"Il n'y a aucune formation pour accompagner les personnes en deuil"
Des soignants et plusieurs personnalités signent aujourd'hui 13 février une tribune dans Le Monde pour réclamer un meilleur accompagnement des personnes en deuil dans notre pays.
Au-delà de la douleur personnelle, le deuil représente un enjeu de santé publique non-négligeable. Selon les signataires de cette tribune publiée mardi dans le quotidien Le Monde, les risques consécutifs à un deuil sont pourtant bien connus : « Dans la première année de veuvage, la mortalité est accrue de 80 % chez les hommes et de 60 % chez les femmes ; 58 % des actifs en deuil ont été en arrêt de travail plus d’une semaine, 29 % l’ont été plus d’un mois ; 77 % des élèves orphelins déclarent des impacts négatifs sur leur scolarité », peut-on lire. Et pourtant il n’existe aucune action publique pour améliorer l’accompagnement des personnes endeuillées.

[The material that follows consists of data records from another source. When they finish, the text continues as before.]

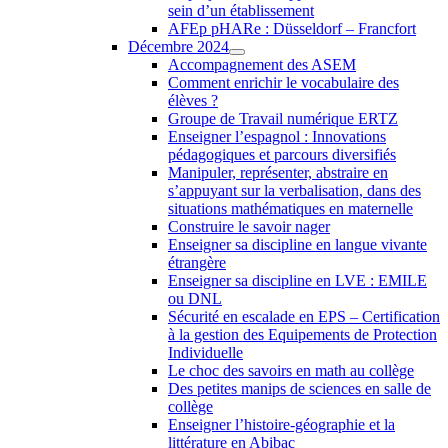
sein d’un établissement
AFEp pHARe : Düsseldorf – Francfort
Décembre 2024
Accompagnement des ASEM
Comment enrichir le vocabulaire des
élèves ?
Groupe de Travail numérique ERTZ
Enseigner l’espagnol : Innovations
pédagogiques et parcours diversifiés
Manipuler, représenter, abstraire en
s’appuyant sur la verbalisation, dans des
situations mathématiques en maternelle
Construire le savoir nager
Enseigner sa discipline en langue vivante
étrangère
Enseigner sa discipline en LVE : EMILE
ou DNL
Sécurité en escalade en EPS – Certification
à la gestion des Equipements de Protection
Individuelle
Le choc des savoirs en math au collège
Des petites manips de sciences en salle de
collège
Enseigner l’histoire-géographie et la
littérature en Abibac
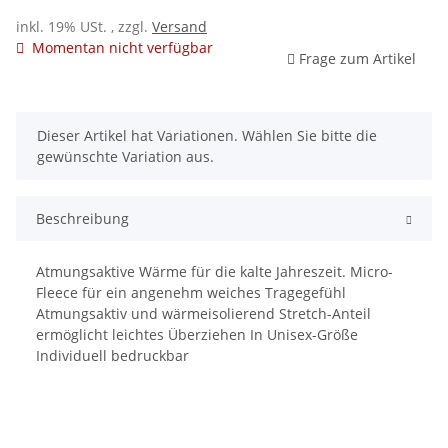
inkl. 19% USt. , zzgl.
Versand
Momentan nicht verfügbar
Frage zum Artikel
x
Dieser Artikel hat Variationen. Wählen Sie bitte die
gewünschte Variation aus.
Beschreibung
Atmungsaktive Wärme für die kalte Jahreszeit. Micro-
Fleece für ein angenehm weiches Tragegefühl
Atmungsaktiv und wärmeisolierend Stretch-Anteil
ermöglicht leichtes Überziehen In Unisex-Größe
Individuell bedruckbar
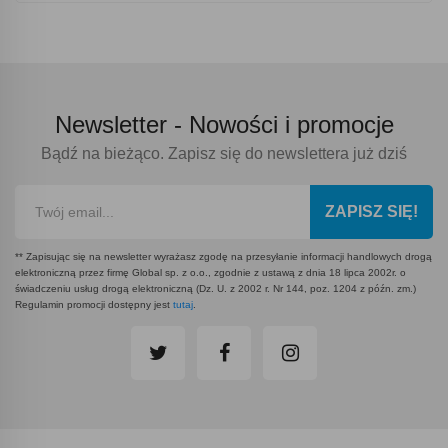
Newsletter -
Nowości i promocje
Bądź na bieżąco. Zapisz się do newslettera już dziś
ZAPISZ SIĘ!
** Zapisując się na newsletter wyrażasz zgodę na przesyłanie informacji handlowych drogą
elektroniczną przez firmę Global sp. z o.o., zgodnie z ustawą z dnia 18 lipca 2002r. o
świadczeniu usług drogą elektroniczną (Dz. U. z 2002 r. Nr 144, poz. 1204 z późn. zm.)
Regulamin promocji dostępny jest
tutaj
.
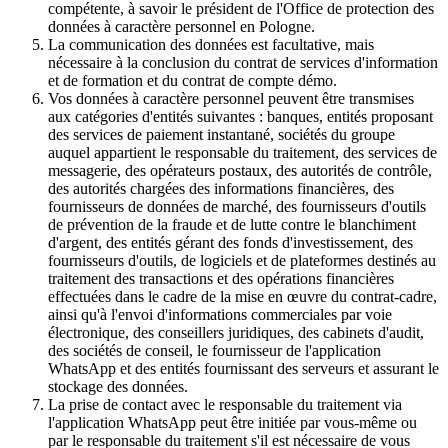
compétente, à savoir le président de l'Office de protection des
données à caractère personnel en Pologne.
La communication des données est facultative, mais
nécessaire à la conclusion du contrat de services d'information
et de formation et du contrat de compte démo.
Vos données à caractère personnel peuvent être transmises
aux catégories d'entités suivantes : banques, entités proposant
des services de paiement instantané, sociétés du groupe
auquel appartient le responsable du traitement, des services de
messagerie, des opérateurs postaux, des autorités de contrôle,
des autorités chargées des informations financières, des
fournisseurs de données de marché, des fournisseurs d'outils
de prévention de la fraude et de lutte contre le blanchiment
d'argent, des entités gérant des fonds d'investissement, des
fournisseurs d'outils, de logiciels et de plateformes destinés au
traitement des transactions et des opérations financières
effectuées dans le cadre de la mise en œuvre du contrat-cadre,
ainsi qu'à l'envoi d'informations commerciales par voie
électronique, des conseillers juridiques, des cabinets d'audit,
des sociétés de conseil, le fournisseur de l'application
WhatsApp et des entités fournissant des serveurs et assurant le
stockage des données.
La prise de contact avec le responsable du traitement via
l'application WhatsApp peut être initiée par vous-même ou
par le responsable du traitement s'il est nécessaire de vous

Marie Tournigand, déléguée générale de l’association Empreintes, à l’initiative de cette tribune, a répondu aux questions du Magazine de la santé.
- Le deuil est un moment difficile à passer pour tout le monde mais à partir de quand parle-t-on de deuil « pathologique » ?
Marie Tournigand : "C’est une question très compliquée que chacun se pose quand on vit un deuil parce qu’on a très peu de connaissances sur le deuil. On en a tous l’expérience intime, ou autour de nous mais qu’est-ce qu’un deuil normal ? Qu’est-ce qu’un deuil compliqué ? Un deuil pathologique ? On estime en tout cas que le deuil pathologique représente 5% des cas. C’est lorsqu’il y a une maladie physique ou psychologique qui survient à l’occasion d’un décès."
- On considère souvent que le deuil appartient à la sphère intime, familiale. En quoi cela concerne la collectivité ?
Marie Tournigand : "On associe le deuil au moment du décès, des obsèques, des funérailles, mais le deuil, c’est dans nos vies qu’on le traverse. C’est à l’école, au travail, à l’hôpital… tout le monde est confronté à des personnes en deuil. Tout professionnel peut vivre lui aussi des deuils. Or il n’a aucune formation pour faire face à cette situation. J’espère que dans la réforme de la formation des médecins il y aura des outils de base pour savoir à peu près ce qu’est le deuil."
- Quel accompagnement est proposé aux personnes en deuil ?
Marie Tournigand : "Il y a des solutions qui existent mais ces informations ne passent pas parce qu’elles ne sont pas diffusées. Nous, nous militons pour qu’il y ait une personne référent sur le deuil par école, par service hospitalier, par entreprise, par Ehpad pour qu’au sein de chaque structure quelqu'un accompagne les personnes en deuil. Il faut peut-être une campagne d’information nationale sur ce qu’est un deuil et plus de formation. Cela dépasse complètement le cadre de la médecine. C’est de la prévention des risques psycho-sociaux et du suicide aussi. C’est un enjeu majeur pour notre société."